Bandy X. Lee


Bandy Xenobia Lee is an American psychiatrist with Yale University, and a specialist in violence prevention programs in prisons and in the community who initiated reforms at New York's Rikers Island prison. Her scholarly work includes the writing of a comprehensive textbook on violence.
In 2017, Lee attracted attention for organizing a conference at Yale on professional ethics surrounding the mental health of Donald Trump. She withheld her views at the conference but later prominently criticized the American Psychiatric Association for changing an ethical guideline called the Goldwater rule with the Trump presidency. In March 2017, the association had expanded the rule to restrict not just diagnosis but any comment on the mental health of public figures absent a personal examination, misleadingly calling it a "reaffirmation." This change alarmed Lee and her colleagues enough to lead to her conference and, later, to co-authoring The Dangerous Case of Donald Trump, a book of essays that warned against the dangers of Trump's mental instability.

Early life and education

Bandy Lee was born in 1970 and raised in the Bronx, New York. She is of Korean descent. Her mother was Inmyung Lee and her grandfather was Geun-Young Lee, a South Korean physician who she says inspired her with a belief that practicing medicine also involves social responsibility.

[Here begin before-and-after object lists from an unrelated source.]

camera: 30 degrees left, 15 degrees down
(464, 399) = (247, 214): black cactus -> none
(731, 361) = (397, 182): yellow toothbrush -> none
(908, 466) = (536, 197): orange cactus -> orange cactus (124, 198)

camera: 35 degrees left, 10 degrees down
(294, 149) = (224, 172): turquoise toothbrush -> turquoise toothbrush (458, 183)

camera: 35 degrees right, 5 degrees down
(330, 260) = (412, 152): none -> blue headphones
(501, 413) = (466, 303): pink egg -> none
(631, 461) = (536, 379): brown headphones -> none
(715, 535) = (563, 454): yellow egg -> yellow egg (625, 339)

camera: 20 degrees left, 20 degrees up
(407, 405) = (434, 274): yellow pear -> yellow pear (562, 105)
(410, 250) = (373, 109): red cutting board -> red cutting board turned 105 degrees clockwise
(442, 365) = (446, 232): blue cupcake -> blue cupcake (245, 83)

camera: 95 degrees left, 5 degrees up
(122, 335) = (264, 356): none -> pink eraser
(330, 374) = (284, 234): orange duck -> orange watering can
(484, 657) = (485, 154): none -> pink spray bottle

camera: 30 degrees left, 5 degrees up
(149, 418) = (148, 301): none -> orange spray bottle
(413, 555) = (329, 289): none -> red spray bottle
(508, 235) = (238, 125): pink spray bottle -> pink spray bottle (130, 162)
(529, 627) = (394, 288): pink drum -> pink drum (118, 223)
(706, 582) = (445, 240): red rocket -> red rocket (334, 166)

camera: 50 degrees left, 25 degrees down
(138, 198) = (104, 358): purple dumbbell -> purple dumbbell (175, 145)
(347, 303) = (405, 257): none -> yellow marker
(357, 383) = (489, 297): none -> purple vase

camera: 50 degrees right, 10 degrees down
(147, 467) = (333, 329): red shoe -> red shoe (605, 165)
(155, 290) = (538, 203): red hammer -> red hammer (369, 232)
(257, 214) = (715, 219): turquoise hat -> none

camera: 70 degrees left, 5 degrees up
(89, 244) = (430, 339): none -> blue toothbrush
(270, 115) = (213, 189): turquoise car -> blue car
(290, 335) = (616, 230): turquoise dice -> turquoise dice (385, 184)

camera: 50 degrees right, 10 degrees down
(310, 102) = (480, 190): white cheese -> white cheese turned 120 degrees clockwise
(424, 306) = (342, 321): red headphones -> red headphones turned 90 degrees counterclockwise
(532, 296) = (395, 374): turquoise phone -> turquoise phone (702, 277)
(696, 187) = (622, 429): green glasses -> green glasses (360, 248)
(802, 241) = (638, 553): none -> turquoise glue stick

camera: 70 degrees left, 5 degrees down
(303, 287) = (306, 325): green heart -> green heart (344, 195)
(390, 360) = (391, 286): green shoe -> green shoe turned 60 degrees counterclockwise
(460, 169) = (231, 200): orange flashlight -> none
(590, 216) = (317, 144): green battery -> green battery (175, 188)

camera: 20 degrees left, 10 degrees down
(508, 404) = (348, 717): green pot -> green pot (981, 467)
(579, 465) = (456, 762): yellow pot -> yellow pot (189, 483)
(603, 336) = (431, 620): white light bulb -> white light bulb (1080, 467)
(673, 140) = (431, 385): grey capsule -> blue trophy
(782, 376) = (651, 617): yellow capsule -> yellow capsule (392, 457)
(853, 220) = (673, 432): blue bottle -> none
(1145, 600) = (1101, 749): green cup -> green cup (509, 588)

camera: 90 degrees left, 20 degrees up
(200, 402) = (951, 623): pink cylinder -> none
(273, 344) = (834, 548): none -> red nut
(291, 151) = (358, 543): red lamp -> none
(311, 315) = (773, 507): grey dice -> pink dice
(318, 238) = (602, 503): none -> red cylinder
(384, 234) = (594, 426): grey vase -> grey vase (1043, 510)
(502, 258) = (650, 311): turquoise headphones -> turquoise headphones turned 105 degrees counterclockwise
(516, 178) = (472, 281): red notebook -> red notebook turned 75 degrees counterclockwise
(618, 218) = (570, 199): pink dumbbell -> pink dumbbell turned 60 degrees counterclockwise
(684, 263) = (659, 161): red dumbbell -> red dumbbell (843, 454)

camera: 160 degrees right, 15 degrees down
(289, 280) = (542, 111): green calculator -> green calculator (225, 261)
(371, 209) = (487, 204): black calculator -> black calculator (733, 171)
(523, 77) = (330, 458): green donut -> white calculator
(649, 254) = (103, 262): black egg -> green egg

As a teenager she volunteered in Harlem as a tutor for homeless African-American children.
Lee received her MD from the Yale University School of Medicine in 1994 and a Master of Divinity from Yale Divinity School in 1995. Lee interned at the Bellevue Hospital Center in New York and was chief resident at the Massachusetts General Hospital.

Career

Lee studied the anthropology of violence in East Africa as a fellow of the National Institute of Mental Health and has co-authored academic papers on Côte d'Ivoire, Tanzania, and Rwanda. She is a specialist in violence prevention programmes in prisons and in the community and worked for several years in maximum security prisons in the United States where she was instrumental in initiating reforms at New York's Rikers Island jail complex. Since then, she has consulted with five different U.S. states on prison reform. She was director of research for the Center for the Study of Violence and with Kaveh Khoshnood founded Yale University's Violence and Health Study Group. She heads a project group of the Violence Prevention Alliance for the World Health Organization and wrote the textbook, Violence: An Interdisciplinary Approach to Causes, Consequences, and Cures.

Comments on Donald Trump

In April 2017 Lee hosted a meeting at Yale University medical school to discuss the ethics of speaking about the mental health of Donald Trump. The assembled, prominent psychiatrists decided they had a "duty to warn." Lee then stated in an interview with Salon in May 2017 that Trump suffers from mental health issues that amount to a "state of emergency" and that "our survival as a species may be at stake." She also discussed her political views, linking what she sees as increasing inequality in the United States to a deterioration in collective mental health. Later in 2017 she was the editor of The Dangerous Case of Donald Trump, a book of essays alleging that Trump suffers from psychological problems that make him dangerous. After the book's publication, she reported receiving thousands of threatening messages by letter, phone and on social media that included death threats.
In December 2017 she met 12 members of the United States Congress to give them her opinion on the mental health of Trump in which she reportedly argued that he was "unraveling". In a letter to the New England Journal of Medicine, Jeffrey Lieberman, past president of the APA, argued that while he accepted that Lee and her co-authors were acting in good faith and out of a sense of moral obligation, they were guilty of a "misguided and dangerous morality". Lieberman himself, however, was later reported to have diagnosed Trump, the very act he accused Lee and colleagues of committing.
Lee's colleagues argued that the Goldwater Rule has become a "gag rule." Lee emphasized that, when meeting with lawmakers, she was adhering to the American Psychiatric Association's guideline that precedes the Goldwater rule and urges psychiatrists "to serve society by advising and consulting with the executive, legislative, and judiciary branches of the government”. In an interview she also said, "whenever the Goldwater rule is mentioned, we should also refer to the Declaration of Geneva, established by the World Medical Association 25 years earlier, which mandates physicians to speak up if there are humanitarian reasons to do so. This Declaration was created in response to the experience of Nazism."